Oui, on nous parle souvent de l’aspect “cinématographique” de notre musique. Evidemment cela nous interroge, mais il y a une différence entre le fait qu’une musique provoque des images chez quelqu’un et une musique pour film. Je pense que notre musique relève plutôt du premier postulat. Peut être que les sentiments engendrés (quand c’est le cas) se traduisent en images mentales.

C’est qui la famille de Man ? Moi, je dirais que dans les grand parents il y a Pierre Henry, les parents sont Tortoise, Sonic Youth, Mogwai, et les frères Sylvain Chauveau, Murcof, etc. Pour toi, quelle est cette “famille recomposée” ?

C’est effectivement une grande famille a travers le temps et l’espace. Des gens que tu cites je n’ai écouté que Sylvain, Tortoise et Sonic Youth. Sont-ils des influences ? Oui peut-être… En tout cas pour Sylvain c’est un ami que j’aime beaucoup : en ce sens là, c’est une influence. Pour ce qui est du parallèle souvent exprimé entre nos musique, celà reléve de l’accident ou de l’air du temps ou encore de la même sensibilité puisque nous étions engagés les uns et les autres sur nos voix respectives quand nous nous sommes decouverts. Tortoise a ouvert des portes, ainsi que les Sonic Youth, mais bien d’autres sont importants pour nous tel que Pierre Bastien, Olivier Messiaen, Talk Talk, Gainsbourg, etc. Je pense que notre principale influence, c’est nos vies. Et aussi que la vie des autres nous intéresse.
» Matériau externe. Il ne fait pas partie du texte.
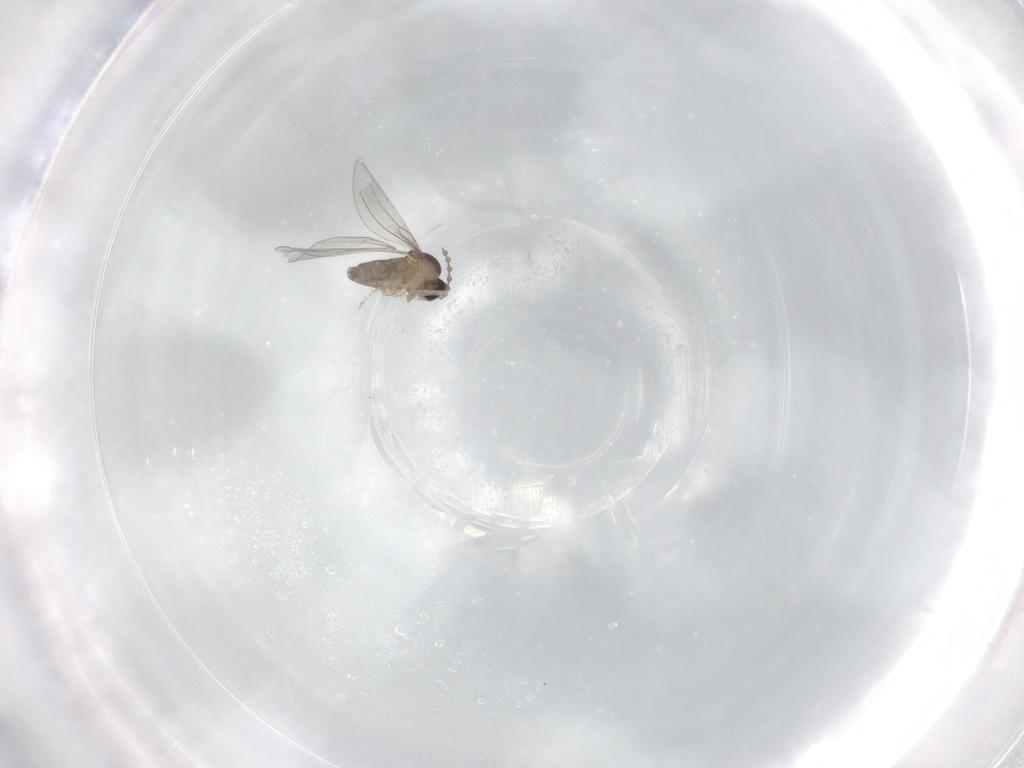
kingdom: Animalia
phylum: Arthropoda
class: Insecta
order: Diptera
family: Cecidomyiidae
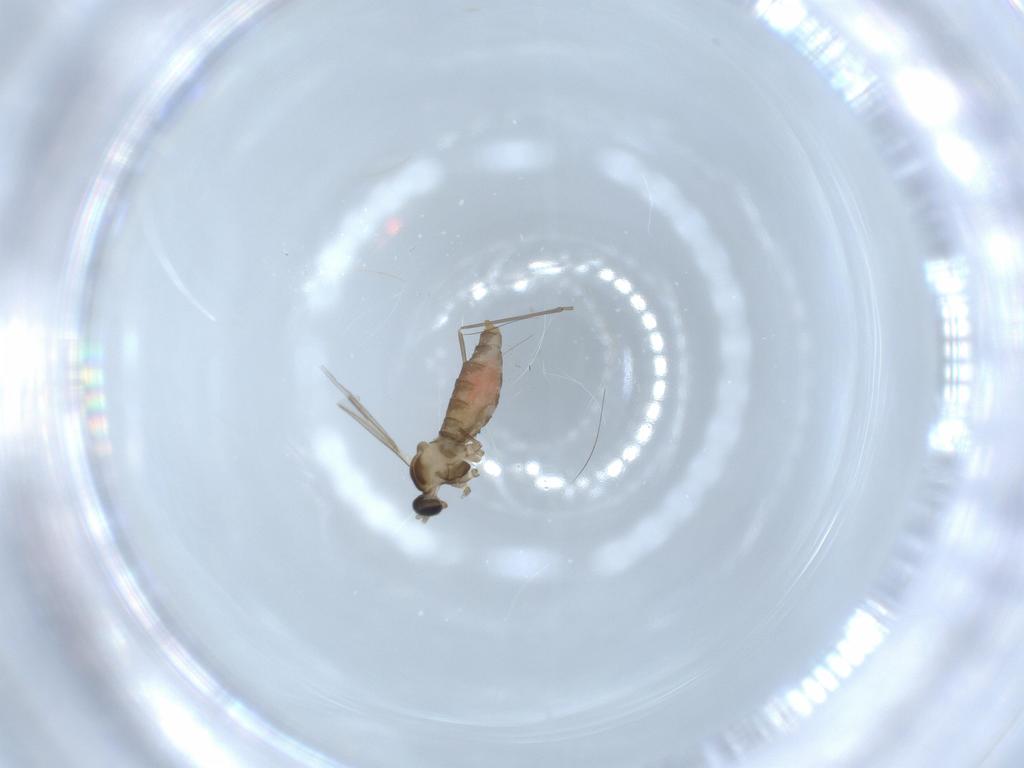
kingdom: Animalia
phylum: Arthropoda
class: Insecta
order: Diptera
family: Cecidomyiidae
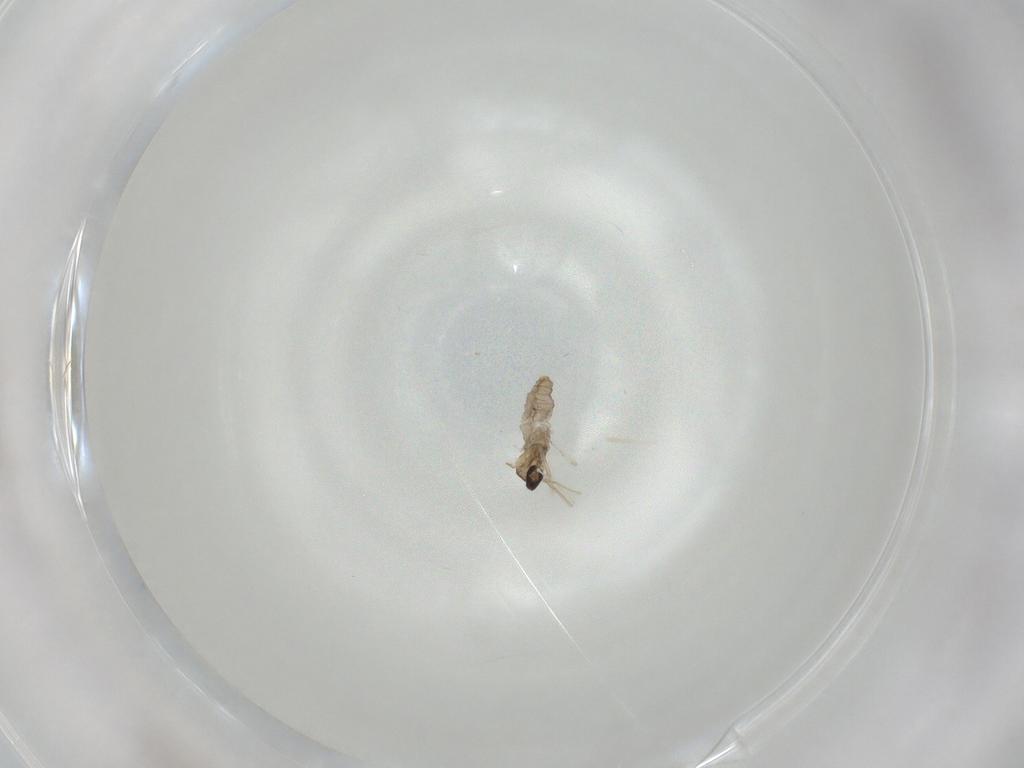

Si je te dis : tel morceau me fait penser à du Yann Tiersen, tu me pètes la gueule direct ou tu me dis “merci pour le compliment” ?

Ni l’un ni l’autre, c’est ton droit de penser cela. Il est vrai que c’est plus facile de nous trouver des accointances avec Tiersen qu’avec les Sex Pistols. Je trouve quand même cette comparaison pas très juste, mais cela ne me dérange pas.